Peace activists plan sit-ins to protest US role in Central America

If the United States significantly increases its military involvement in Nicaragua or El Salvador, Roger Sundy, a soft-spoken state-employed bridge designer who lives in this Atlanta suburb, is prepared to go to jail in protest.

Mr. Sundy, a deacon of the Oakhurst Baptist Church here, has never been in jail before. And he did not engage in protests against the US presence in Vietnam.

But he and more than 10,000 other Americans across the nation have signed pledge cards to engage in legal protests as well as civil-disobedience sit-ins at local officies of members of Congress and at other federal buildings if the US escalates its military activities in Central America.

''I believe some response needs to be made to the government's current policies, which are basically militarizing several countries in Central America, '' Sundy explains. ''I come to this (with) concern as a Christian,'' he says quietly.

A nationwide drive to sign up resisters is being led by more than a dozen organizations, including the American Friends Service Committee (Quakers), the Southern Christian Leadership Conference (the Atlanta-based civil rights group once led by the late Dr. Martin Luther King Jr.), and various religious groups including Sojourners, a Washington-based religious community, which publishes a magazine by the same name.

Such protests are being planned with the hope that they will ''forestall further direct military escalation in Central America,'' says Jim Wallis, editor of Sojourners magazine and one of the national leaders of the protest campaign.

Within the past few weeks, church and peace groups in many states have signed up people at gatherings in churches and at public meetings. Some 2,000 signed up in San Francisco and 1,300 in Boston over one weekend, say organizers.

Although several of the organizations sponsoring the resistance pledge sign-up are leftist groups trying to represent the point of view of guerrillas in El Salvador or Guatemala, most are mainstream church groups, according to the organizers.

John Collins, co-director of Clergy and Laity Concerned, formed 20 years ago to protest the US involvement in Vietnam, says some of the planned protests against US policy in Central America will be similar to recent ones at the South African Embassy in Washington.

Meanwhile, small groups of Americans are continuing to go to border conflict zones in Nicaragua to hold peaceful, public vigils protesting the violence.
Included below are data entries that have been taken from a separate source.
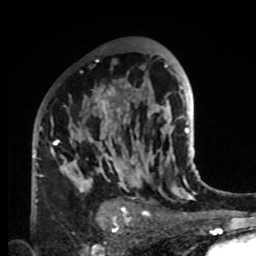
Breast MRI, one axial slice; slice 54 of 80 in the series (ordered by position); cropped to one breast; dynamic contrast-enhanced series, time point 2 of 8 at this slice position (early post-contrast); 1.5 T; TE 4.2 ms, TR 7 ms; 2 mm slice thickness; 256 × 256 image matrix. Female patient.
Annotated regions visible in this slice (semi-automatically segmented with operator editing):
- enhancing-tissue mask used for the functional tumour volume (all voxels passing the contrast-enhancement thresholds inside the analysis volume; usually the tumour): bounding box [x1, y1, x2, y2] px = [35, 86, 132, 219]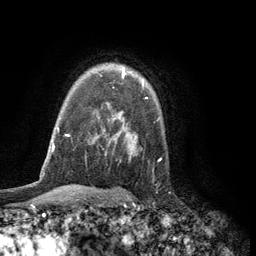
Breast MRI (dynamic contrast-enhanced), one axial slice. Position 90 of 134 along the scan axis. Cropped to one breast. Dynamic contrast-enhanced series, time point 2 of 6 at this slice position (early post-contrast). 3 T. TE 2.8 ms, TR 7.5 ms. 1.2 mm slice thickness. 256 × 256 image matrix, field of view 175 × 175 mm. Female patient.
Outlined on this slice (semi-automatically segmented with operator editing):
- enhancing-tissue mask used for the functional tumour volume (all voxels passing the contrast-enhancement thresholds inside the analysis volume; usually the tumour): bounding box (x1, y1, x2, y2) in pixels: (122, 67, 144, 86)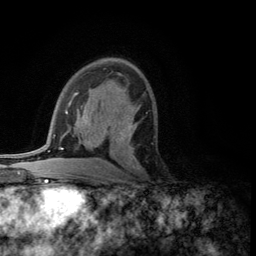
Breast MRI (dynamic contrast-enhanced), one axial slice. Slice 72 of 134 in the series (ordered by position). Cropped to one breast. Dynamic contrast-enhanced series, time point 2 of 5 at this slice position (early post-contrast). 3 T. TE 2.8 ms, TR 7.5 ms. 1.2 mm slice thickness. 256 × 256 image matrix. Female patient.
Outlined on this slice (semi-automatically segmented with operator editing):
- enhancing-tissue mask used for the functional tumour volume (all voxels passing the contrast-enhancement thresholds inside the analysis volume; usually the tumour): bounding box [x1, y1, x2, y2] px = [119, 118, 140, 169]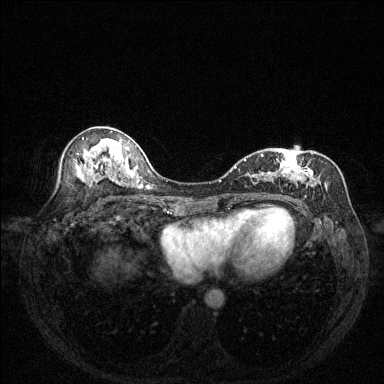
Breast MRI (dynamic contrast-enhanced), one axial slice. Dynamic contrast-enhanced series, time point 2 of 6 at this slice position (early post-contrast). 1.5 T. TE 1.7 ms, TR 4.6 ms. 384 × 384 image matrix, field of view 320 × 320 mm. Female patient.
Outlined on this slice (semi-automatic segmentation, software-assisted and operator-edited):
- enhancing-tissue mask used for the functional tumour volume (all voxels passing the contrast-enhancement thresholds inside the analysis volume; usually the tumour): bounding box <238,152,340,197> (left, top, right, bottom; pixels)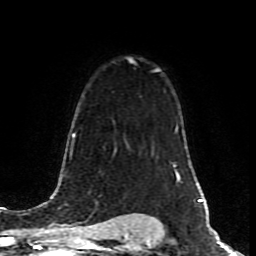
Breast MRI (dynamic contrast-enhanced), one axial slice; slice 59 of 80 in the series (ordered by position); cropped to one breast; dynamic contrast-enhanced series, time point 2 of 8 at this slice position (early post-contrast); 1.5 T; TE 4.2 ms, TR 7 ms; 2 mm slice thickness; 256 × 256 image matrix, field of view 160 × 160 mm. Female patient.
Annotated regions visible in this slice (semi-automatic segmentation, software-assisted and operator-edited):
- enhancing-tissue mask used for the functional tumour volume (all voxels passing the contrast-enhancement thresholds inside the analysis volume; usually the tumour): box from (x=130, y=59) to (x=157, y=70) px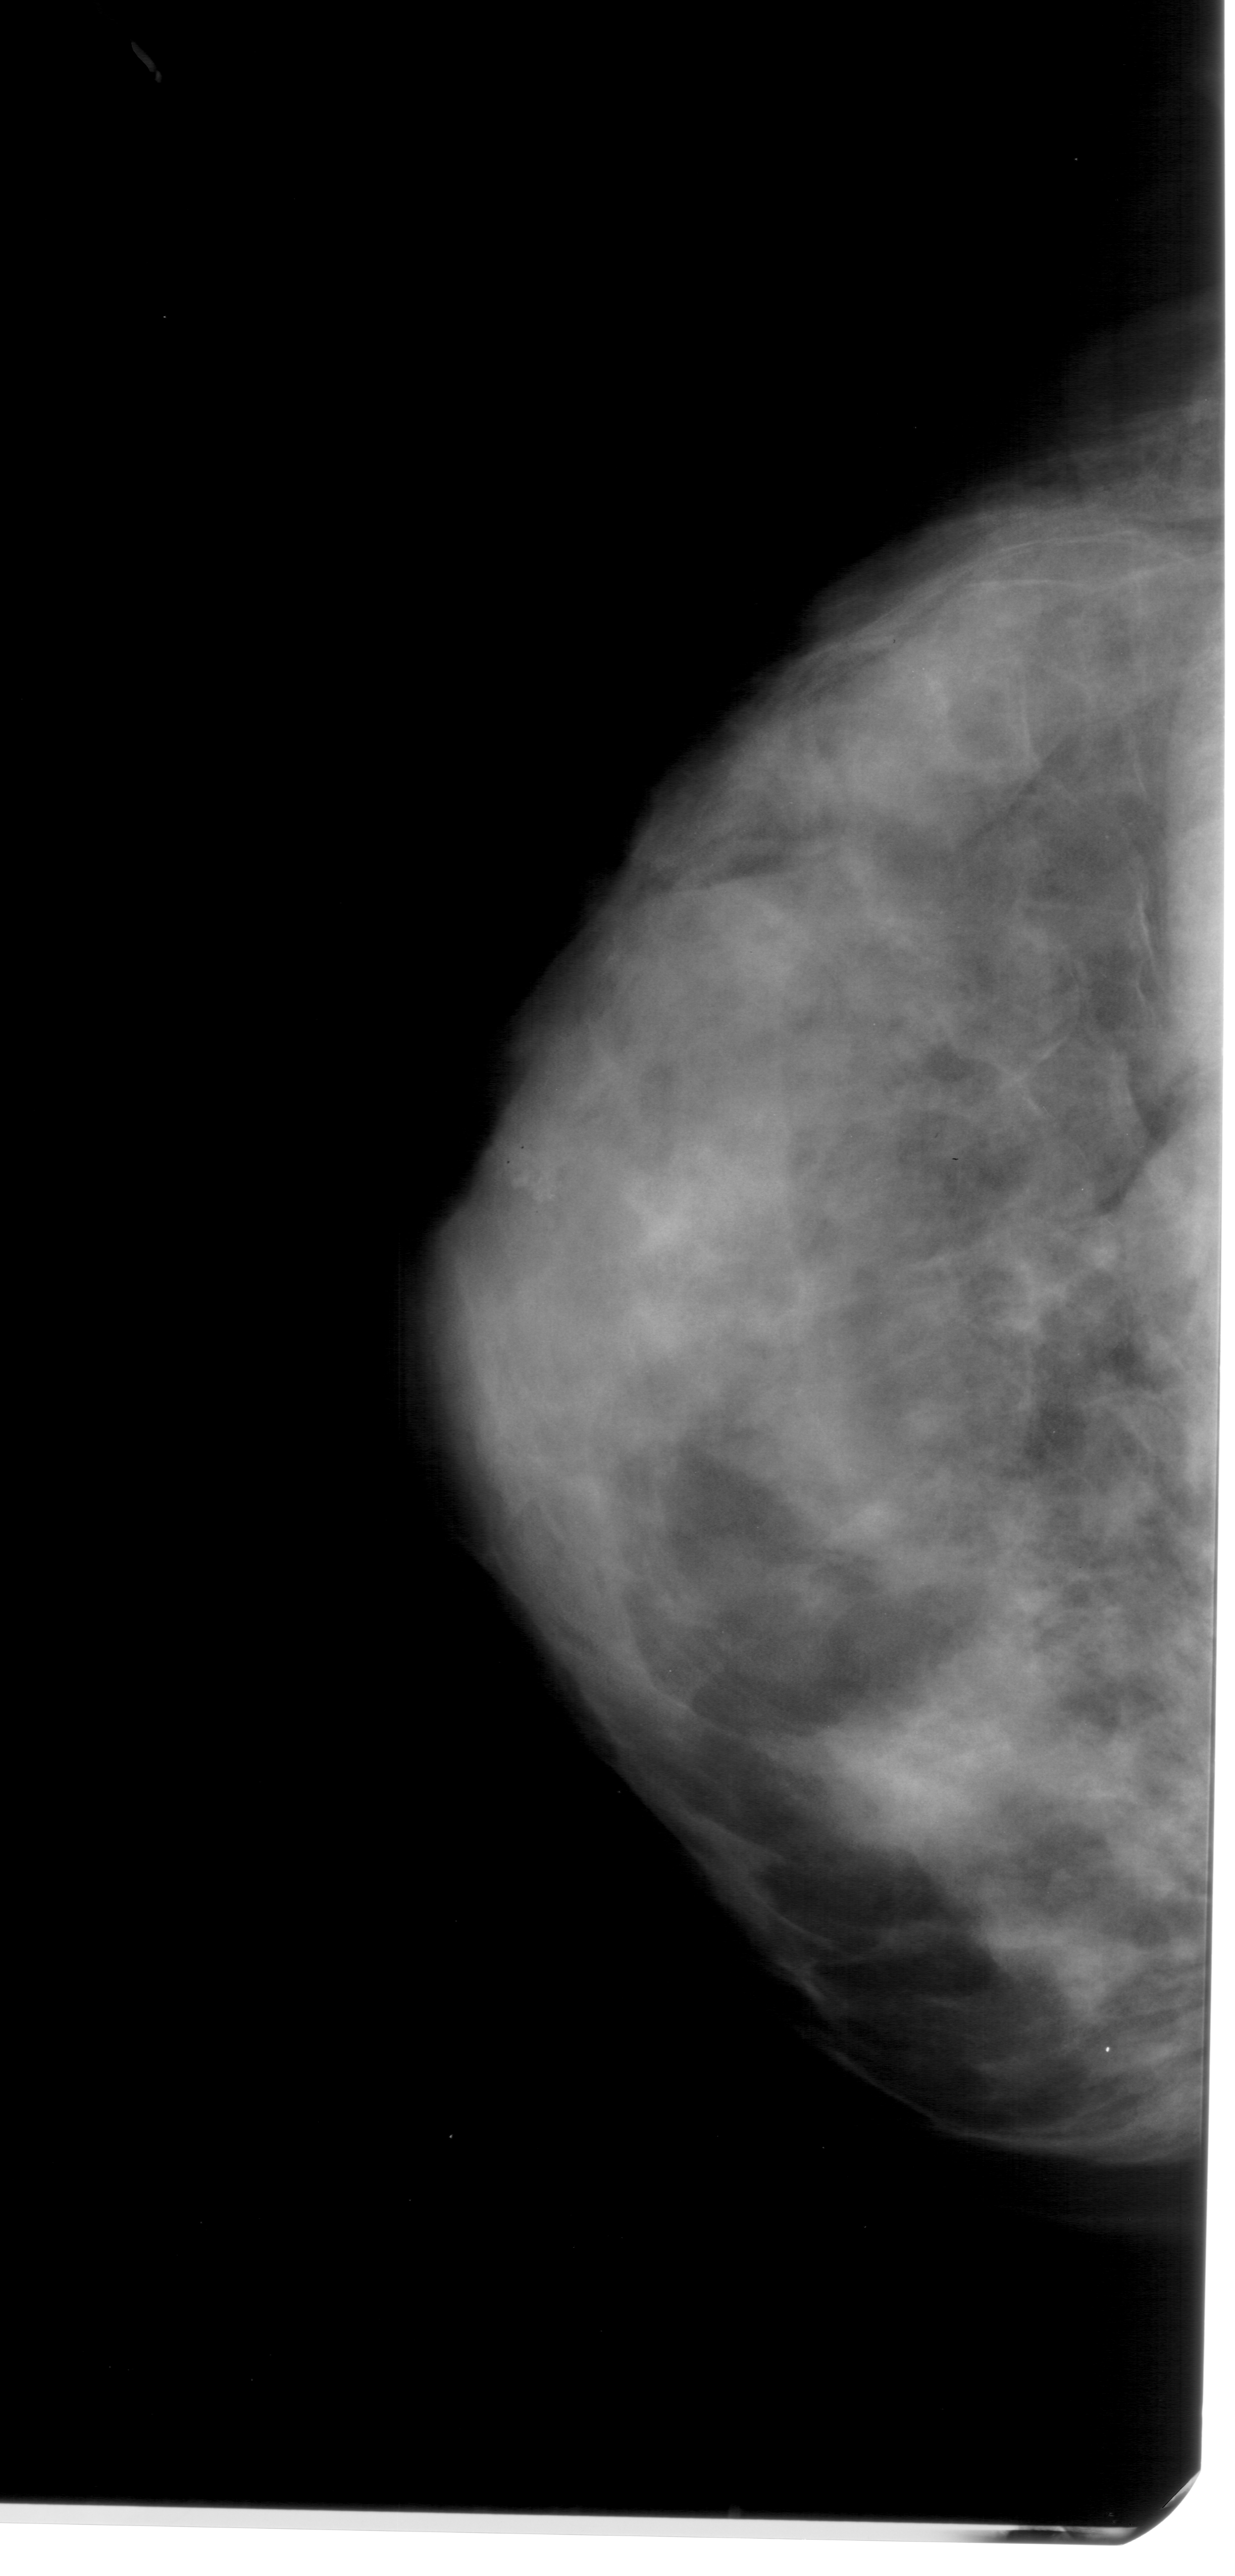
Scanned film-screen mammogram; left breast; CC view; breast composition: extremely dense (BI-RADS density category 4 of 4).
- Marked abnormality: calcifications, morphology pleomorphic, distribution clustered; BI-RADS assessment category 4; pathology result (as recorded, not read from the image): benign.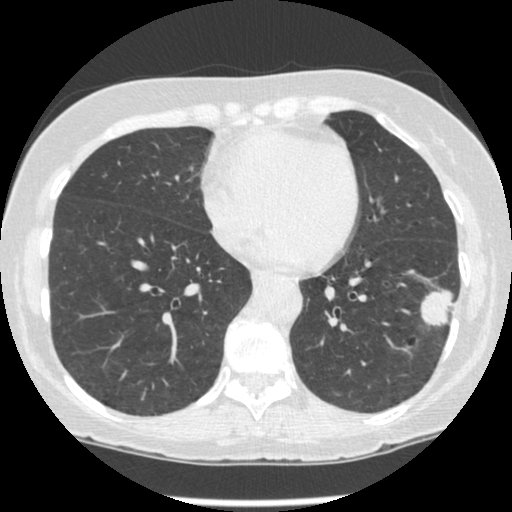
Low-dose screening chest CT, one axial slice. Position 94 of 247 along the scan axis. Reconstruction kernel STANDARD. 120 kVp. Lung window (W 1500 / L -600 HU). 512 × 512 image matrix, field of view 303 × 303 mm.
Outlined on this slice (expert manual segmentation):
- lesion 1 (tumor, lower lobe of left lung): box from (x=420, y=289) to (x=455, y=326) px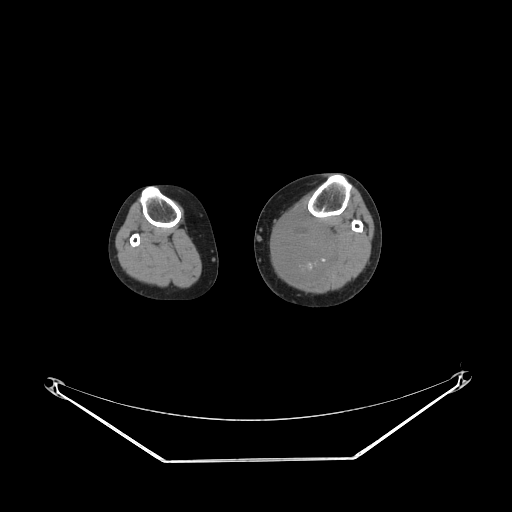
CT of an extremity soft-tissue mass (from a PET/CT study), one axial slice; position 152 of 223 along the scan axis; 140 kVp; soft-tissue window (W 400 / L 40 HU); 3.75 mm slice thickness; 512 × 512 image matrix, field of view 500 × 500 mm. Female patient. From the clinical record (not read from this slice): histological type: extraskeletal high grade osteogenic sarcoma; grade: high; site of the primary tumour: left calf.
Annotated regions visible in this slice (expert contour drawn on MRI and transferred to this co-registered scan by the dataset authors):
- gross tumour volume (mass): bounding box (x1, y1, x2, y2) in pixels: (274, 217, 339, 280)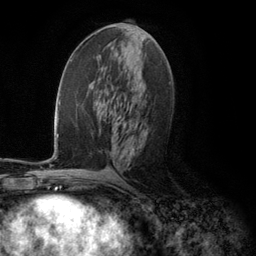
Breast MRI (dynamic contrast-enhanced), one axial slice; position 57 of 134 along the scan axis; cropped to one breast; dynamic contrast-enhanced series, time point 2 of 5 at this slice position (early post-contrast); 3 T; TE 2.8 ms, TR 7.3 ms; 1.2 mm slice thickness; 256 × 256 image matrix, field of view 180 × 180 mm. Female patient.
Structures marked on this image (semi-automatic segmentation, software-assisted and operator-edited):
- enhancing-tissue mask used for the functional tumour volume (all voxels passing the contrast-enhancement thresholds inside the analysis volume; usually the tumour): bounding box (x1, y1, x2, y2) in pixels: (98, 31, 135, 156)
They are sent by Witness for Peace, which was founded in December 1983. More than 700 people have gone there so far, says Mr. Collins, one of the founders of Witness for Peace. At least a dozen are there at any one time for two weeks each, Collins explains. They go directly to battle zones and live and work and worship with the people, he says.

Witness for Peace organizers claim there has been less fighting in areas where their volunteers have been serving on a regular basis.